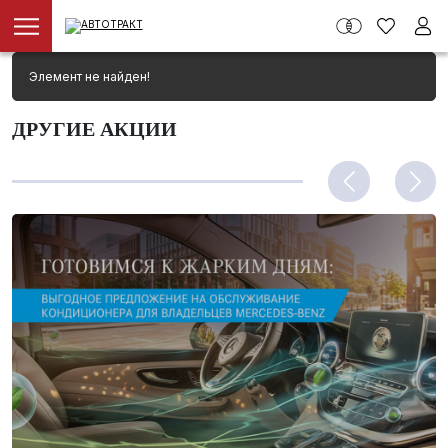
Элемент не найден!
ДРУГИЕ АКЦИИ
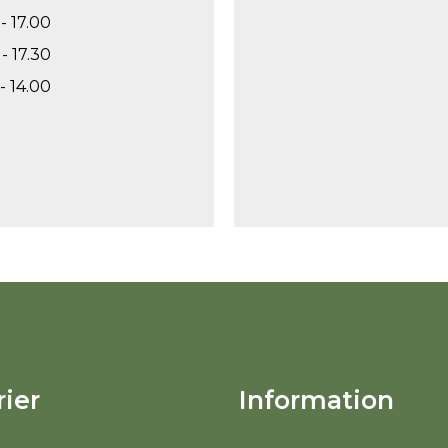
- 17.00
- 17.30
- 14.00
ier
Information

○ ○ ○ ○ ○ ○ ○

▶ Your task: Without the pictures, copy out each entry exactly as it stands.

▶ Response to the exercise:
Элемент не найден!
ДРУГИЕ АКЦИИ
- 17.00
- 17.30
- 14.00
ier
Information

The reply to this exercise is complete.